Unlike the much simpler Corsi (shot attempts for VS shot attempts against), dCorsi also accounts for 5v5 quality of competition, Corsi relative to team, faceoffs, zone starts, player usage, and even age, among other things.
At least dCorsi results are straightforward—positive (in blue) is good and negative (in red) is bad.
dCorsi shortchanges Kane and Ovechkin. In 2013-14, Bergeron and Thornton’s figures led the league; in 2012-13, Bergeron was third and Crosby fifth.

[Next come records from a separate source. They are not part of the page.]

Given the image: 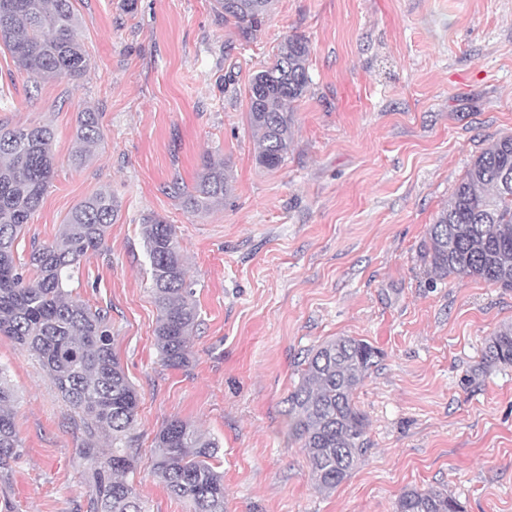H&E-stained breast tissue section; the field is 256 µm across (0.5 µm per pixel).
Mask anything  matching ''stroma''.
<instances>
[{
  "instance_id": "35a3bbf8",
  "label": "stroma",
  "mask_w": 512,
  "mask_h": 512,
  "mask_svg": "<svg viewBox=\"0 0 512 512\" xmlns=\"http://www.w3.org/2000/svg\"><path fill=\"white\" fill-rule=\"evenodd\" d=\"M89 67L26 82L0 47V123L50 125L57 170L15 243H51L99 189L121 210L68 289L110 311L113 350L140 395L133 476L144 512H189L151 473L154 438L180 418L217 439L226 512H394L405 490L444 489L463 512H512V367L464 383L484 340L512 325V289L451 276L418 255L471 162L512 134V0H273L242 41L213 0H73ZM310 46L311 84L275 170L256 159L252 75L284 35ZM102 137L71 163L80 112ZM226 162L223 205L194 213L204 156ZM173 224L201 323L188 368L164 367L140 233ZM351 336L380 357L354 395L369 448L336 490L311 481L286 435V399L308 349ZM22 456L0 512H88L84 428L40 362L0 337Z\"/></svg>"
}]
</instances>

It’s worth noting that Kopitar-Carter, Koivu-Parise, and Thornton-Marleau have achieved positive dCorsi ratings throughout the last two years.

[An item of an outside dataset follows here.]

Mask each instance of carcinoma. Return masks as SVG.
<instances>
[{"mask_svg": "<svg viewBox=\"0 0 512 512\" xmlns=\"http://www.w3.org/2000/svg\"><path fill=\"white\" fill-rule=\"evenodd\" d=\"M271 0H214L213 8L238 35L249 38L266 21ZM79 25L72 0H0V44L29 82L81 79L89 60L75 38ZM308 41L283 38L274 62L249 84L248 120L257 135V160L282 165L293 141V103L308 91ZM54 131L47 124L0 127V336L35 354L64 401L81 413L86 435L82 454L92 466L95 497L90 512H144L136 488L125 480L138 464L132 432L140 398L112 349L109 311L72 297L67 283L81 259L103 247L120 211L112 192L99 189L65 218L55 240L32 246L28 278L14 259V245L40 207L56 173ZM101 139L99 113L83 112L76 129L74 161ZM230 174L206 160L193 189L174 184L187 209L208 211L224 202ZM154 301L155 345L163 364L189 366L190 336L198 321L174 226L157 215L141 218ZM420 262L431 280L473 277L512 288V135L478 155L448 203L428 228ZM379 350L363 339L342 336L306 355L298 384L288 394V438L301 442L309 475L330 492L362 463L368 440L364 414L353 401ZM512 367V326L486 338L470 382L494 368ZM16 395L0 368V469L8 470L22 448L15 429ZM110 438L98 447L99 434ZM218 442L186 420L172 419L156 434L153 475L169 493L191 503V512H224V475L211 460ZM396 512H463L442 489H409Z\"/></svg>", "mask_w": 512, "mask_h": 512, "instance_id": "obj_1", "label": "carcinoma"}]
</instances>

There’s no cut-and-dry answer.
Kopitar-Carter’s current 12.1 million combined cap hit is a steal (Toews-Kane’s 12.6 isn’t shabby either). Because of Carter’s low long-term cap hit, Kopitar-Carter should retain solid value for many years.
The most reliable scoring duo are probably Crosby-Malkin; their excellent 5v5 and 5v4 Points/60 showings give them an edge over the underrated Getzlaf-Perry.

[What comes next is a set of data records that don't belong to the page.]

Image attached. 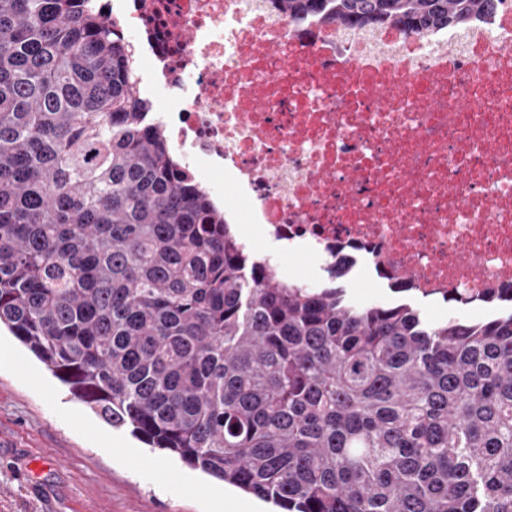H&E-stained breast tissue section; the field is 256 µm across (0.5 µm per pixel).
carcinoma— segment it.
<instances>
[{
	"label": "carcinoma",
	"mask_w": 512,
	"mask_h": 512,
	"mask_svg": "<svg viewBox=\"0 0 512 512\" xmlns=\"http://www.w3.org/2000/svg\"><path fill=\"white\" fill-rule=\"evenodd\" d=\"M493 0H277L421 31ZM97 0H0V325L114 428L286 512H512V312L280 281L151 122Z\"/></svg>",
	"instance_id": "carcinoma-1"
}]
</instances>
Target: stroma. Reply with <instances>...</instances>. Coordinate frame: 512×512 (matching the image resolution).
Wrapping results in <instances>:
<instances>
[{
	"label": "stroma",
	"instance_id": "1",
	"mask_svg": "<svg viewBox=\"0 0 512 512\" xmlns=\"http://www.w3.org/2000/svg\"><path fill=\"white\" fill-rule=\"evenodd\" d=\"M350 299L408 303L429 319L461 304L394 292L364 272ZM224 482L101 421L68 386L0 331V512H231Z\"/></svg>",
	"mask_w": 512,
	"mask_h": 512
}]
</instances>
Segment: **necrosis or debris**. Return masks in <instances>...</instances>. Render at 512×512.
<instances>
[{
    "instance_id": "1",
    "label": "necrosis or debris",
    "mask_w": 512,
    "mask_h": 512,
    "mask_svg": "<svg viewBox=\"0 0 512 512\" xmlns=\"http://www.w3.org/2000/svg\"><path fill=\"white\" fill-rule=\"evenodd\" d=\"M183 170L282 254L425 296L512 289V0L420 33L275 0H110ZM232 193H225V184Z\"/></svg>"
}]
</instances>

However, strictly on the man advantage, Backstrom to Ovechkin is the stuff of nightmares.
Kopitar-Carter have a solid case for being the best two-way combo in the league; their PK responsibilities speak to their overall defensive prowess. Koivu-Parise are decent on both sides of the puck, especially on special teams, but their 5v5 production is wanting. Viewing Koivu as a poor man’s Kopitar doesn’t seem a stretch.
And since Toews and Kane’s extensions spurred this conversation, it must be said: Offensive wizard that he is, Kane is lucky to be making as much money as his captain.
Your Dream Team?
Imagine starting a team with any two NHL forwards.
Consider all the factors that we’ve already discussed—age, contracts, production, usage, and dCorsi. Who would you pick?
I already consider Crosby and Bergeron to be relative bargains right now. And while both come with red flags because of past injuries, how can you resist the gamble of matching the world’s finest offensive machine with its leading defensive forward? Especially at a cap hit of just 15.2 million through 2022?